The Court notes that, on 24 October 2000, the Court sitting as a Committee of three judges declared inadmissible application no. 60076/00, in which the applicant complained of the fairness of the criminal proceedings brought against him in 1997. The Court finds that the applicant’s present complaint is essentially the same as the complaint examined in application no. 60076/00 and that it contains no relevant new information. Consequently, this part of the application must be rejected, in accordance with Article 35 §§ 2 and 4.
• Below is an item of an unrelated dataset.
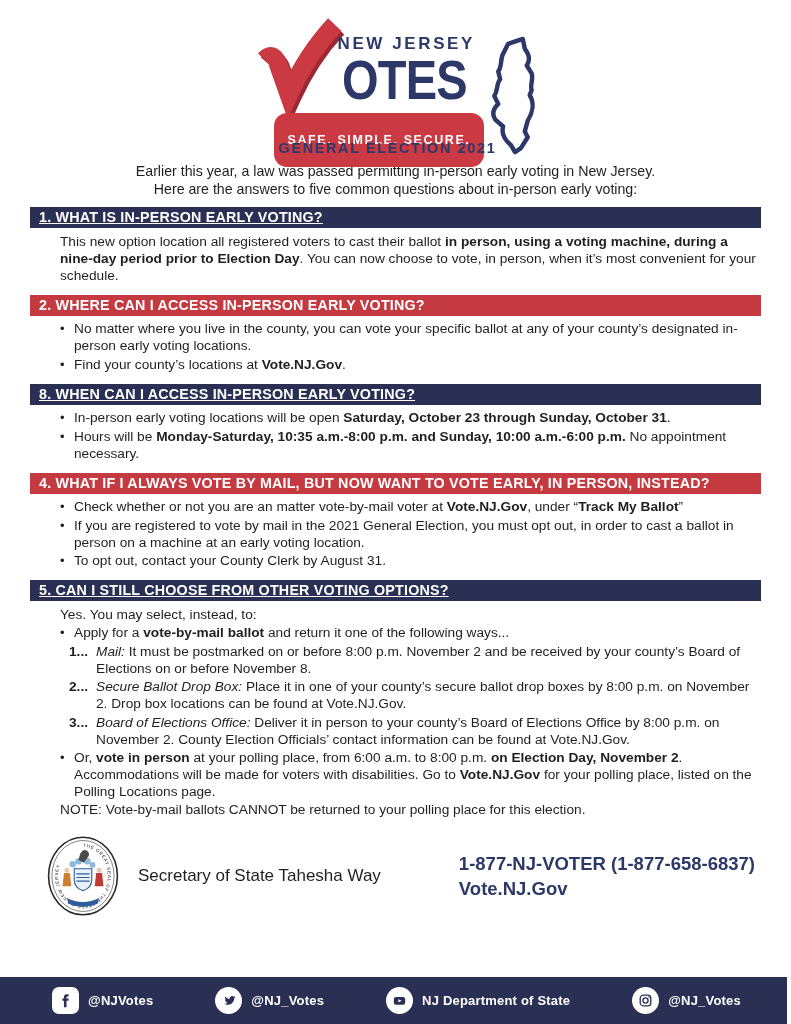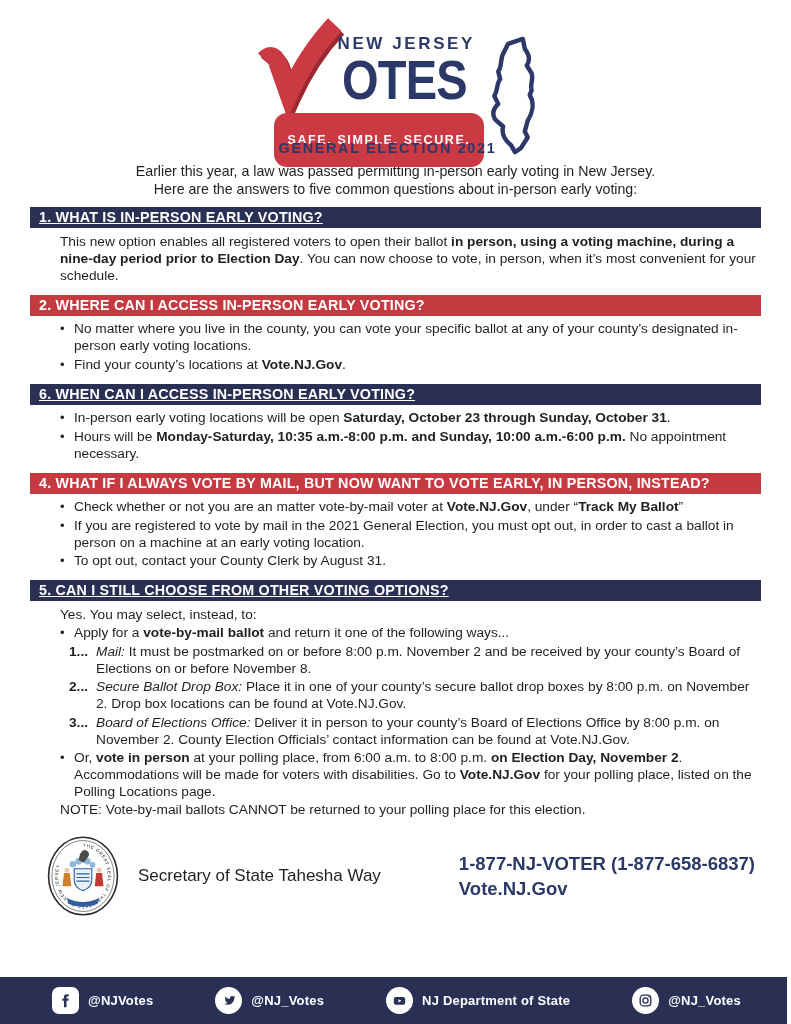"This new option enables all" span { text: enables all registered voters to open -> location all registered voters to cast }
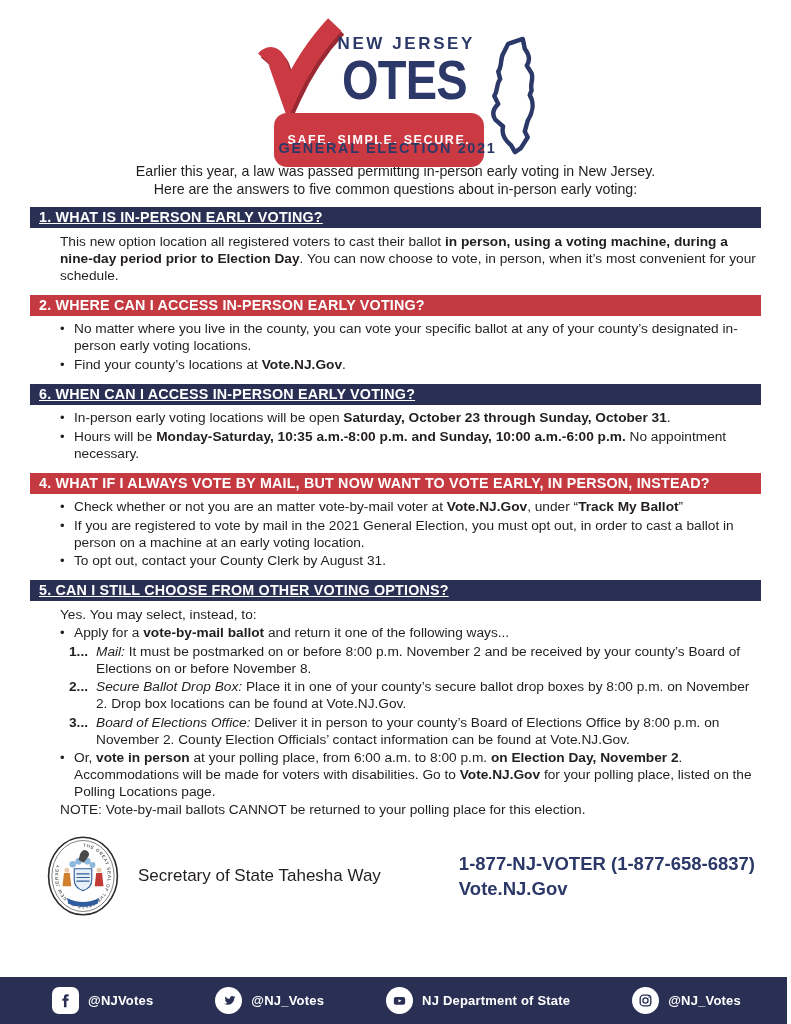"6. WHEN CAN I ACCESS" div.bar { text: 6 -> 8 }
d. As regards the applicant’s complaints relating to the fairness of the criminal proceedings taken against him in 2003, the Court notes that, according to the applicant’s submissions, these proceedings are currently still pending before the Supreme Court. It follows that these complaints are premature (see Arkhipov v. Ukraine (dec.), no. 25660/02, 18 May 2004) and must be rejected, pursuant to Article 35 §§ 1 and 4.
e. On the assumption that the applicant seeks to rely on Article 8 of the Convention in respect of the allegedly unlawful search of his home on 25 October 2003, the Court notes that this search was carried out in the context of the criminal investigation against applicant which resulted in the criminal proceedings which were subsequently taken against him in 2003. In the absence of any indication in the case-file that the applicant has raised this complaint in the criminal proceedings which are still pending or in any other proceedings, the Court is of the opinion that this part of the application must also be rejected, pursuant to Article 35 §§ 1 and 4.
For these reasons, the Court unanimously
Decides to adjourn the examination of the applicant’s complaints under Article 3 and 13 of the Convention concerning his alleged ill-treatment during his detention in the Korsun-Shevchenko town police station, and concerning the conditions of his detention in the Vynnitsia Penitentiary no. 86, Penitentiary no. 113, the Cherkassy Regional Investigative Isolation Unit SIZO no. 30 and the Vynnitsia Penitentiary no. 81;
Declares the remainder of the application inadmissible.